- [Exercise]: Your response to the data below should hold nothing except the lines from the one containing "Starte noch heute mit der Buffaloex-API" down to the one containing "iade edebilirsiniz.", reproduced exactly and without pictures.

Dataset entries:
——

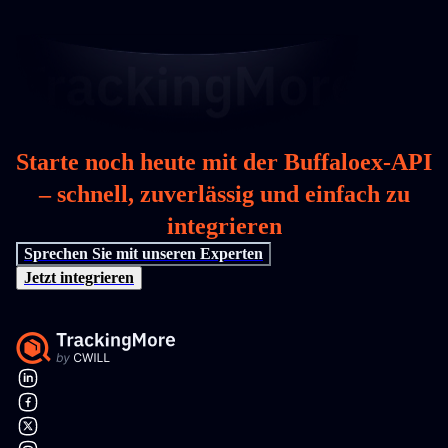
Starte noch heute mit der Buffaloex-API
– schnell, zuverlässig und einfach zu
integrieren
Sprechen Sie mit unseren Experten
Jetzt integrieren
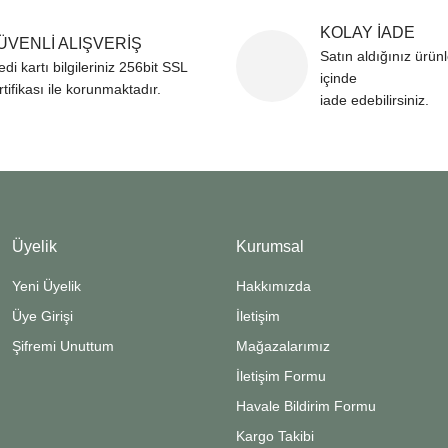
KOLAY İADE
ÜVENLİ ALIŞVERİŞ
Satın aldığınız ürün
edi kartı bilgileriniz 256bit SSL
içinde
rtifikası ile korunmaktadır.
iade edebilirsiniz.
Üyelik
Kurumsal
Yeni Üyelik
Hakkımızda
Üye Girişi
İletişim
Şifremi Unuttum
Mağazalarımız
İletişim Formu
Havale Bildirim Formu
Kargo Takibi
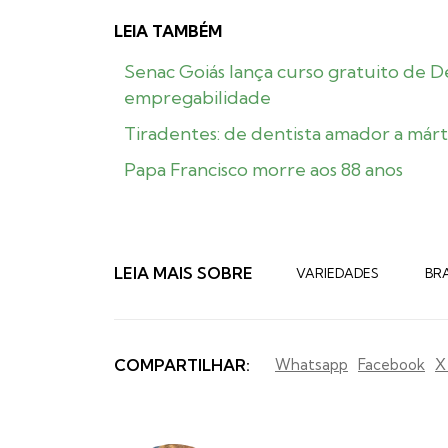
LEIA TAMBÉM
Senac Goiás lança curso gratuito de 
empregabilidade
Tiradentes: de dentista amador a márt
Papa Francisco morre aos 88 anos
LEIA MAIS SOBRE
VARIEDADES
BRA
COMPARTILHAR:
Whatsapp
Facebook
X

——

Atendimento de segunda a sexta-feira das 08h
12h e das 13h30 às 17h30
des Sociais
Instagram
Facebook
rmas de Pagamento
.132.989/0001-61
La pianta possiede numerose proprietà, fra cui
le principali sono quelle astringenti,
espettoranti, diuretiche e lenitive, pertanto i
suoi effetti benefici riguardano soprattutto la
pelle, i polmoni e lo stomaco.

——

- [Response]:
Starte noch heute mit der Buffaloex-API
– schnell, zuverlässig und einfach zu
integrieren
Sprechen Sie mit unseren Experten
Jetzt integrieren
KOLAY İADE
ÜVENLİ ALIŞVERİŞ
Satın aldığınız ürün
edi kartı bilgileriniz 256bit SSL
içinde
rtifikası ile korunmaktadır.
iade edebilirsiniz.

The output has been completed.